Michael Chavis, 3B/1B

Chavis is certainly the most likely Red Sox minor leaguer to be protected from the Rule 5 Draft. The near-unanimous top prospect in the system will likely find himself on a fair number of top 100 lists this winter/spring, and for good reason. It’s unclear where he fits defensively — he is a natural third baseman, though not great there, and has seen time at first base while there has been speculation for him getting time at second base and left field as well — but that’s secondary. What makes him so exciting is his bat. Chavis is a good all-around hitter who has improved his contact skills as he’s moved his way up the ladder, and if that can hold against major-league pitching he’ll find a role with some team at some position. If he was unprotected, he’d obviously get selected, and very early at that.

Darwinzon Hernandez, LHP

The Red Sox prospect who has been gaining the most steam in terms of hype over the last couple of months is Hernandez as he has put on a show during the Arizona Fall League. The southpaw has big-time stuff and was striking everyone out in short stints in Arizona. The plan is for him to keep starting to begin 2019, but it seems most evaluators see him as a future reliever. The good news is his stuff certainly plays up and there is real potential for a legitimate late-inning arm here. He likely wouldn’t be a dominant reliever right off the bat, but some team would certainly find a way to stash Hernandez in a lower-leverage role in 2019 to have him on the roster long-term. He’ll be protected, and there’s a decent chance he’s in the Red Sox bullpen at some point next summer.

Travis Lakins, RHP

From one reliever to another, Lakins is not as potentially dominant as Hernandez but he already has more bullpen experience and could feasibly be a viable major-league reliever as soon as Opening Day. In fact, you’ll likely recall the surprise of many that he was not added to the major-league roster last September. The Red Sox ultimately deemed him not ready, but after thriving in relief for both Double-A Portland and Triple-A Pawtucket he is already knocking on the door. Lakins will be protected, and he’ll be in spring training competing for an Opening Day bullpen role.

Josh Ockimey, 1B

The top three names listed here are certainly the biggest locks, though Ockimey isn’t very far behind. I would be very surprised if he wasn’t protected, though he’s likely a notch below the other ones because he’s less likely to see major-league time in 2019. The first base prospect is an interesting player whose value all comes down to his bat. He showed more in-game power in 2018, which was certainly needed, and also earned himself a promotion to Pawtucket. However, he still possess plenty of swing-and-miss that could hold him back.

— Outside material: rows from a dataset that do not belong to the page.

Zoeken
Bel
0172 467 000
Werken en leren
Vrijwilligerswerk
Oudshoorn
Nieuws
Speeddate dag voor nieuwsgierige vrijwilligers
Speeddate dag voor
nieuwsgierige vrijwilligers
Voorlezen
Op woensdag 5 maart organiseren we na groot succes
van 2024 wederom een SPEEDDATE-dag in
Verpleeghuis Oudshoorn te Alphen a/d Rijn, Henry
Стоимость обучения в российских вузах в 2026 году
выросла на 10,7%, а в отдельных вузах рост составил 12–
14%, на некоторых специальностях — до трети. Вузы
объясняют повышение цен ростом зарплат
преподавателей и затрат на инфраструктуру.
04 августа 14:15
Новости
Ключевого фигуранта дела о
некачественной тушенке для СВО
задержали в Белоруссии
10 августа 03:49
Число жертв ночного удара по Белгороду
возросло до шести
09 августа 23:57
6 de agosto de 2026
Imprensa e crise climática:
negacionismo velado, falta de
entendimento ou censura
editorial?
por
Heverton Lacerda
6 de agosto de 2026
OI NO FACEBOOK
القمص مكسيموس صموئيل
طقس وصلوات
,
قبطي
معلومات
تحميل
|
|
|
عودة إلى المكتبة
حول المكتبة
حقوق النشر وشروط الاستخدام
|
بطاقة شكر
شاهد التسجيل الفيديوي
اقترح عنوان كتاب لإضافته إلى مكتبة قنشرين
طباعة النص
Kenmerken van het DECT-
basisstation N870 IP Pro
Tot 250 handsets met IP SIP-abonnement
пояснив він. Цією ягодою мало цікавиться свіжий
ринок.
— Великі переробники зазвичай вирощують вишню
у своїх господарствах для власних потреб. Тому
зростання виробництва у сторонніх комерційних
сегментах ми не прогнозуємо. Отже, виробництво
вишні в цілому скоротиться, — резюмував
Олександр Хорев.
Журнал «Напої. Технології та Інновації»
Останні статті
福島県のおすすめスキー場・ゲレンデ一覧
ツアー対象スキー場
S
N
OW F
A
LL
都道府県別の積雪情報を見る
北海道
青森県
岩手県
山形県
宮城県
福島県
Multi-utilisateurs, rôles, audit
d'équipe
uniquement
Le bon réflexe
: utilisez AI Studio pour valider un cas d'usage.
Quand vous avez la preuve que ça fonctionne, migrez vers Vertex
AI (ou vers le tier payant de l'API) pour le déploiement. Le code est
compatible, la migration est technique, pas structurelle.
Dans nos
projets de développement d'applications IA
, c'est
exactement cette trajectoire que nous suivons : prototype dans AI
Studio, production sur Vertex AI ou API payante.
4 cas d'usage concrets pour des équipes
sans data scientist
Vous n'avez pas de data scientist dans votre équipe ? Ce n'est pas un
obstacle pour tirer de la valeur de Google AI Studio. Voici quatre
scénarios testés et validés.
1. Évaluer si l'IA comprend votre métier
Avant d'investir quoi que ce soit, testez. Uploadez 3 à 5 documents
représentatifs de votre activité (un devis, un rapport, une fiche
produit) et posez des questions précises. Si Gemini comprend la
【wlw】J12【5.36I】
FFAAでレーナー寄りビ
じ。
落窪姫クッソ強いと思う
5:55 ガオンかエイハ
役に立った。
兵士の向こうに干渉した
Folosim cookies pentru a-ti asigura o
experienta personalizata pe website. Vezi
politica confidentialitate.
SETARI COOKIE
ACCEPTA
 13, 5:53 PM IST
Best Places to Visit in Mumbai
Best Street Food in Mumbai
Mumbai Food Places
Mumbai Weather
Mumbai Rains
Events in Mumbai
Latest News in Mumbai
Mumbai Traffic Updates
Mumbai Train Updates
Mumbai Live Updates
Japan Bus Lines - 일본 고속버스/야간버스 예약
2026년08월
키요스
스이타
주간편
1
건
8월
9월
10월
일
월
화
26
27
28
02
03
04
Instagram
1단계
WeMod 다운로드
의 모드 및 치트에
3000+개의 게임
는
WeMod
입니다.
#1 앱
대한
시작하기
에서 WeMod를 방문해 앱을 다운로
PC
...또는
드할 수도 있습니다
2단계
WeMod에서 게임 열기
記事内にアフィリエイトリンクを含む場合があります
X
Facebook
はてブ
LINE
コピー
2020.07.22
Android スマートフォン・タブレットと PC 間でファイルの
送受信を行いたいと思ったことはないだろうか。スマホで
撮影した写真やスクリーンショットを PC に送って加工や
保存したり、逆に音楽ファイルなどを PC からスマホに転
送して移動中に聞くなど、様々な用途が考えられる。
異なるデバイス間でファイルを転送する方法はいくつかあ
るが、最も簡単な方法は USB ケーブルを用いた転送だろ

As a first-base only prospect he needs his bat to carry his value, and while it has that potential there is still work to be done. Ockimey will be protected, but I’m not sure what his 2019 will look like.

Josh Taylor, LHP

This is the most surprising name on the list and also the most likely to be left unprotected, but there seems to be a decent amount of helium around the lefty’s name over the last couple of months. Taylor was acquired by the Red Sox in May as the player to be named later in the Deven Marrero trade with the Diamondbacks. He spent the majority of his time with the organization in Portland, and while there were some control issues he showed off intriguing stuff. Then, he was sent to the Arizona Fall League and he struck out 17 batters while walking just two in 13 13 innings. If left unprotected, teams will see a lefty with a mid-90s fastball and workable secondaries, and that would be enough for someone to draft him. The Red Sox have the room on the 40-man, so I’d be surprised if he was left unprotected, even if that ultimately ends up with him being traded.